Titian: Sacred and Profane Love. In 2010 after a visit to Rome’s Borghese Gallery, I realized that the subject of Titian’s Sacred and Profane Love was the Conversion of Mary Magdalen. In this interpretation all the elements in Titian’s famous painting are identified. The finely dressed Woman is Mary Magdalen in the guise of a Venetian courtesan. The nude Woman is the converted Magdalen in the process of throwing off her worldly finery. In her hand she holds the jar of ointment that is found in practically every depiction of the great sinner/saint. The antique relief on the sarcophagus-like fountain, which so far has eluded explanation, can now be seen to depict three great sinners: Adam and Eve, Cain and Abel, and St. Paul falling from his horse. In 2012 I presented my interpretation of the Sacred and Profane Love at the annual meeting of the South Central Renaissance conference in New Orleans.


Giorgione: Three Ages of Man. After seeing the Tempest as a “sacred subject” I was able to take a fresh look at some of his other mysterious paintings. For example, I discovered the subject of the Three Ages of Man to be the Encounter of Jesus with the Rich Young Man derived from an episode in the Gospel of Matthew. So far there has been no scholarly agreement on the subject of this famous depiction of three half-length figures that now hangs in the Pitti Palace in Florence.  The young man in the center, whose clothing indicates his wealth, has just asked how he can achieve eternal life. On the right, Jesus dressed in a green vestment points to the commandments that he has directed the man to follow. On the left, an aging, bald Peter, dressed in martyr’s red, invites the viewer to enter the scene.

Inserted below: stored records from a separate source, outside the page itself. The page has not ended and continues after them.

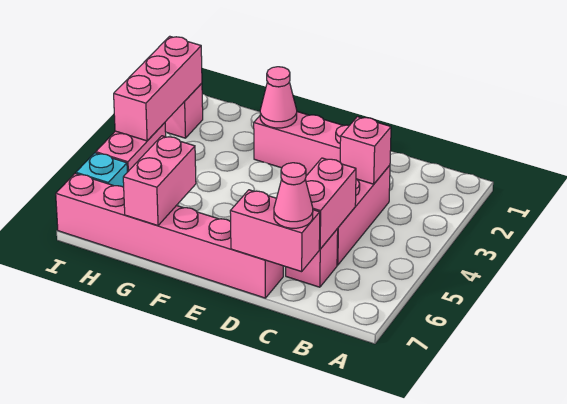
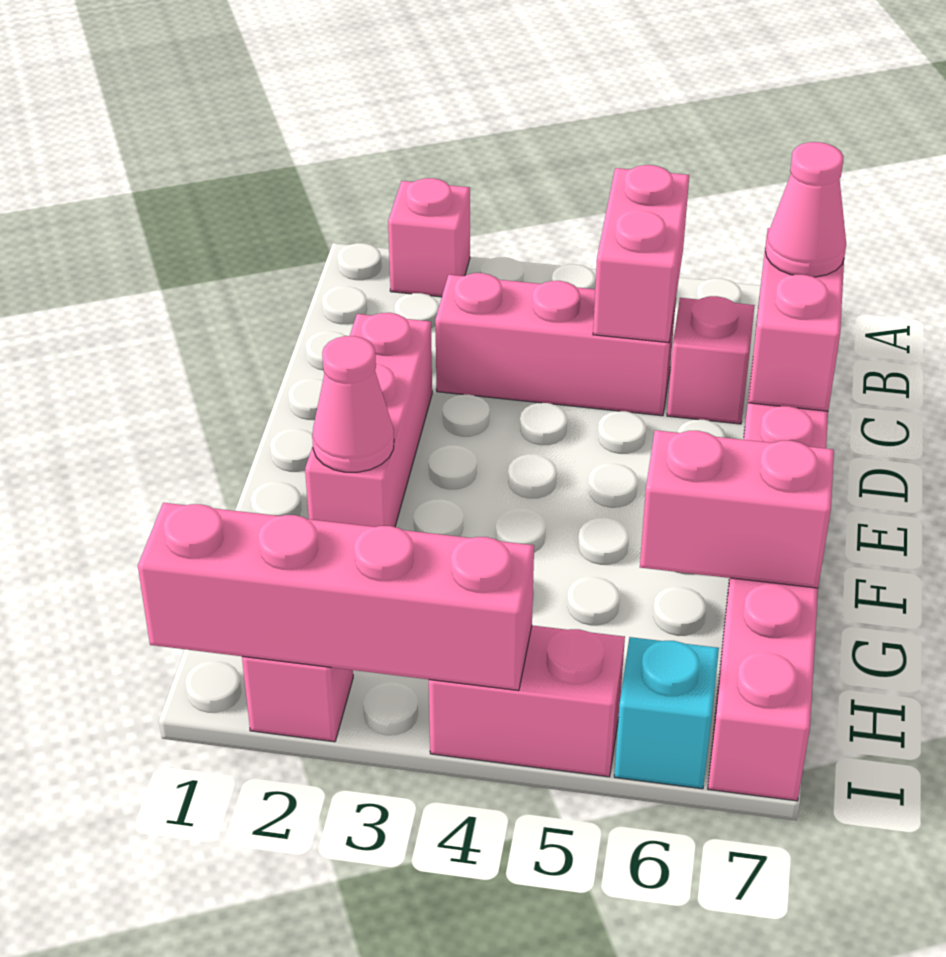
pink brick C3 level 2 -> pink brick A2 level 1
pink brick C5:C6 level 2 -> pink brick B5:C5 level 2
pink brick I2:I4 level 2 -> pink brick I1:I4 level 2

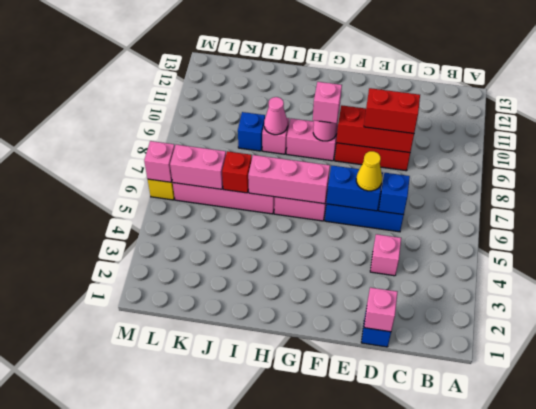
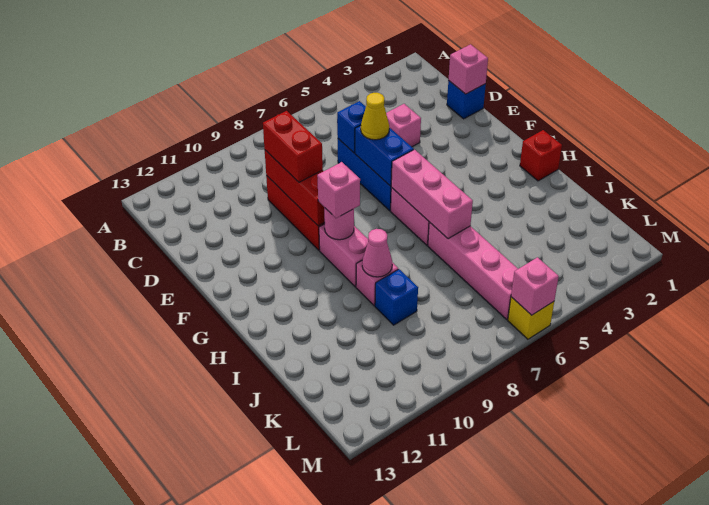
red brick J6 level 2 -> red brick H1 level 1
pink brick K6:L6 level 2 -> none

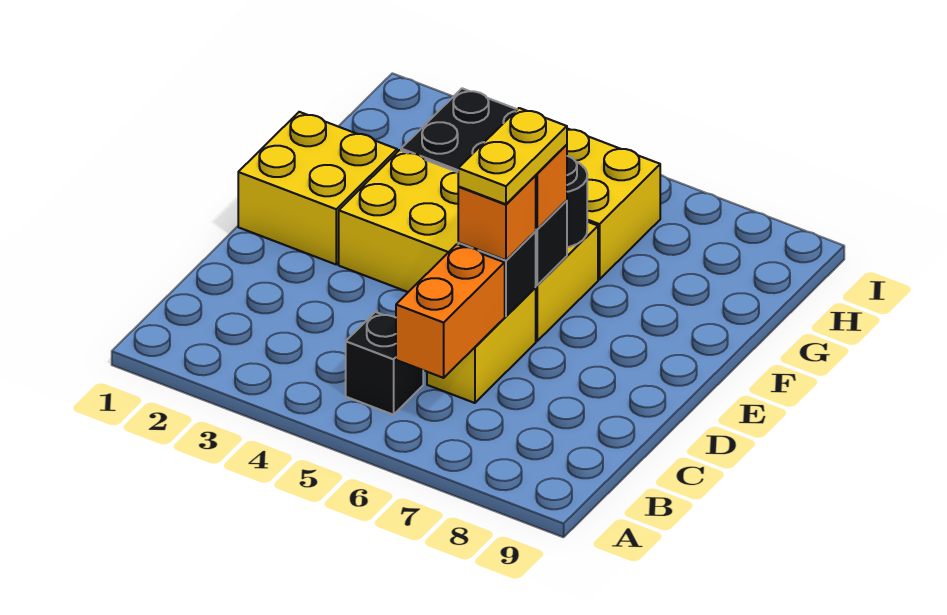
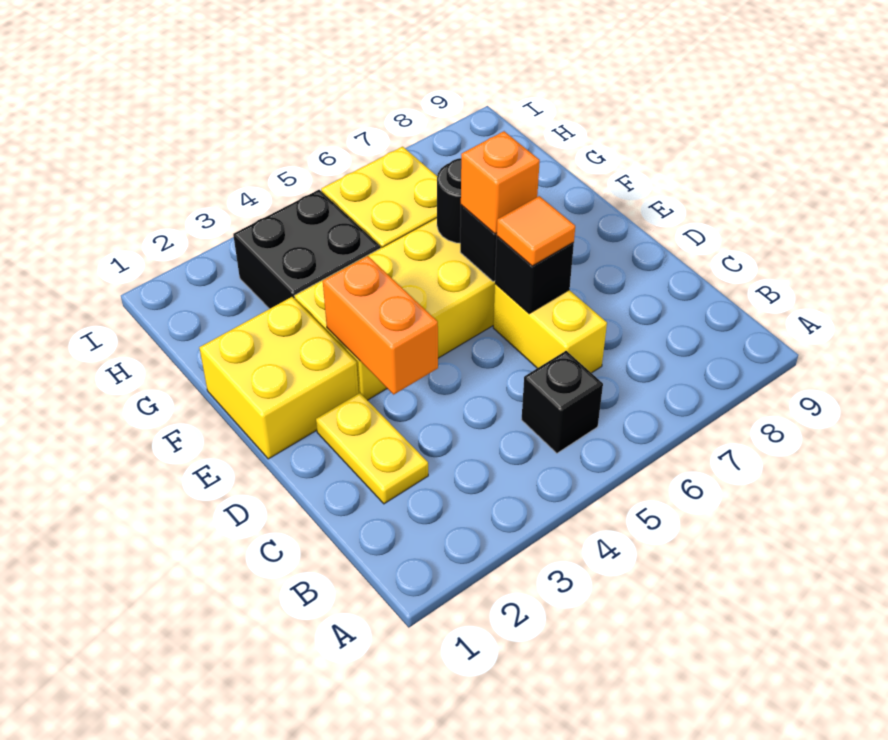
orange brick B6:C6 level 2 -> orange brick D3:E3 level 2
orange brick D6 level 3 -> orange tile D6 level 3
yellow plate D6:E6 level 4 -> yellow plate C2:D2 level 1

Titian: Pastoral Concert. Earlier this year I argued that this famous and mysterious painting whose attribution has been variously given to Giorgione and Titian should be considered as Titian's Homage to Giorgione. There are signs in the painting that the finely dressed lute player is not only Giorgione, but also that he has recently died. His face is in shadow; the lute has no strings; and the female muse at the left is pouring out his soul into the well. I believe that all the Giorgionesque elements in the painting were  put there by Titian in homage to his mentor. The shepherd and flock in the background indicate that Titian, the young rustic on the right, portrayed himself as David grieving over the loss of Jonathan. Both the female nudes are the muse, Euterpe.

Needless to say, these interpretations have not met with acclaim in the scholarly community. It is my hope that young scholars and students (with better tools and more energy than I possess) will be open to see with their own eyes and explore the possibility that Venetians living during the Renaissance were primarily interested in beautiful renditions of traditional sacred subjects.